Task list:
1. In the Quest Q&A transcript, write out everything from "That makes sense." down to "place right now?".
2. In the Quest Q&A transcript, rewrite the paragraph that begins "Well, I think a lot of the" as a short list that keeps its main facts.

Document section:
That makes sense. Maybe this next question is for Shawn. Obviously, you hosted your Investor Day, a lot of cool initiatives, whether it's like trying to bring down the cost of BRCA tests. I mean, obviously, Haystack now in the mix. We've had some investors say, there are so many balls up in the air right now for Quest, and it's a little confusing. So maybe how do we put together the growth and margin outlook of the business given all the different initiatives that are in place right now?

Shawn Bevec

executive
#28

Well, I think a lot of the -- what we're focused on is what we've been focused on for a number of years now. If you go back and listen to what Jim presented at the Investor Day, we're very focused on the physician customer of our business, which makes up approximately 70% of our revenues. Still a lot of focus around the hospital business. It's $1.6 billion of our company revenue. A lot of that's that reference work, where we work with half the hospitals in the U.S., a lot of the faster-growing opportunities within hospitals continues to be the PLS or Professional Lab Services. And there's a lot of opportunities on that front. And then there's a lot of still headway in terms of M&A on the outreach side. We came out and said, as a long-term outlook using 2023 as a baseline that we thought we could grow the top line in the mid-single-digit range and that earnings would grow high single digits. And within that mid-single digit, we said organic somewhere in the neighborhood of 3% with contribution from 1% to 2% from M&A.

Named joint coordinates
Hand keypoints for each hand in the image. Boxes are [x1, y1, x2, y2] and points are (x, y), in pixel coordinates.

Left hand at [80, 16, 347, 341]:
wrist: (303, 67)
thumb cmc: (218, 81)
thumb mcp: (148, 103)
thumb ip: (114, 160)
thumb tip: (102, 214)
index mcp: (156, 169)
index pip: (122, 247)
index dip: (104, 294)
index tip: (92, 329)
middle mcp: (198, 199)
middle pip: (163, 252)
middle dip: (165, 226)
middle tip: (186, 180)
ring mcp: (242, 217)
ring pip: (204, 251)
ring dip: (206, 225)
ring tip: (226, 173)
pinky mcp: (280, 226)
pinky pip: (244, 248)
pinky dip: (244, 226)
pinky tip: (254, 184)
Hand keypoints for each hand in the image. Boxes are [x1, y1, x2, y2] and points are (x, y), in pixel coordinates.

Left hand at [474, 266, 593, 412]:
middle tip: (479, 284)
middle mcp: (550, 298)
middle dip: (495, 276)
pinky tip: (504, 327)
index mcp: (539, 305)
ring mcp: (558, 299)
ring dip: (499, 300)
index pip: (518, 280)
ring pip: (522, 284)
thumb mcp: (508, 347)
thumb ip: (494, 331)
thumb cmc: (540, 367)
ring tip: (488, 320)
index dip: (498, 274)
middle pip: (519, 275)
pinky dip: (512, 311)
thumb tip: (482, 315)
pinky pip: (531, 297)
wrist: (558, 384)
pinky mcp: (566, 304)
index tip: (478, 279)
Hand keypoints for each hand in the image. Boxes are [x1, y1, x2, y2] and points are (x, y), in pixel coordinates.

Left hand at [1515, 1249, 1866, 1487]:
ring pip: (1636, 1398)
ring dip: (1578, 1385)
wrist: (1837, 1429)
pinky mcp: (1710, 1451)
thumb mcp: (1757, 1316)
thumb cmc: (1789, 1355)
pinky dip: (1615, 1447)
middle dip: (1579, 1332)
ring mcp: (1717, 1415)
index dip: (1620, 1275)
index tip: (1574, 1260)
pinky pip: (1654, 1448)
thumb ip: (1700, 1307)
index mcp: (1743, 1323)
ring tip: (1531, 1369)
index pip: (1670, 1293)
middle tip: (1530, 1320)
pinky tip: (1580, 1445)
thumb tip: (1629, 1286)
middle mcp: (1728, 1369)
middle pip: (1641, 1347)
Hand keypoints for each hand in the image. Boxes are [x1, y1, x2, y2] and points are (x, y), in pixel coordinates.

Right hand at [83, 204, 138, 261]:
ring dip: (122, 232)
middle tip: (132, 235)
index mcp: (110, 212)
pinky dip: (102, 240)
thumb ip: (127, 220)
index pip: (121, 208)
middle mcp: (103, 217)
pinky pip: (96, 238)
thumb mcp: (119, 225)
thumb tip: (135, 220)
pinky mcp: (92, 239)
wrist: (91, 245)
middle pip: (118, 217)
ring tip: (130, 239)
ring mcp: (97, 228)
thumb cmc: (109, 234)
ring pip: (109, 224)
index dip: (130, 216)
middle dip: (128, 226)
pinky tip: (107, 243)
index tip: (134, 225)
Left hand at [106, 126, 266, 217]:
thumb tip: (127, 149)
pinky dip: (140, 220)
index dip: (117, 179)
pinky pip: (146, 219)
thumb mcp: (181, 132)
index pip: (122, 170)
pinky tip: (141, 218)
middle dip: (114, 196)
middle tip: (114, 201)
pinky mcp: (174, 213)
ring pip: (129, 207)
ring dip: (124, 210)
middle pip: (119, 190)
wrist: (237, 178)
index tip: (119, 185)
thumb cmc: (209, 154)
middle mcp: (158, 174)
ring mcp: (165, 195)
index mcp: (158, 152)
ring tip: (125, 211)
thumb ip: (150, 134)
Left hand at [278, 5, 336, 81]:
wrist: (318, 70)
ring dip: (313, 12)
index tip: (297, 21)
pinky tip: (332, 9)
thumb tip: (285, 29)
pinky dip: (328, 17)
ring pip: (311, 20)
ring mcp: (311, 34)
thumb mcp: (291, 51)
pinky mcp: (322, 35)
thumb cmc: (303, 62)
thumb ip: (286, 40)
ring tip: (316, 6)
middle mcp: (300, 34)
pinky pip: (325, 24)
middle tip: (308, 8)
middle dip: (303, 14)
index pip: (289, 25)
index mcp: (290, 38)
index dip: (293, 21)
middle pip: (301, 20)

Responses:
1.
That makes sense. Maybe this next question is for Shawn. Obviously, you hosted your Investor Day, a lot of cool initiatives, whether it's like trying to bring down the cost of BRCA tests. I mean, obviously, Haystack now in the mix. We've had some investors say, there are so many balls up in the air right now for Quest, and it's a little confusing. So maybe how do we put together the growth and margin outlook of the business given all the different initiatives that are in place right now?

2.
- The focus is the same as it has been for a number of years, as Jim laid out at the Investor Day.
- Physician customers make up about 70% of revenues and remain the main focus.
- The hospital business brings in $1.6 billion. Much of it is reference work with half the hospitals in the U.S., and Professional Lab Services (PLS) is the faster-growing opportunity there.
- There is still room for M&A on the outreach side.
- The long-term outlook, using 2023 as a baseline, calls for mid-single-digit top-line growth and high-single-digit earnings growth.
- Within that, about 3% is expected to be organic, with 1% to 2% coming from M&A.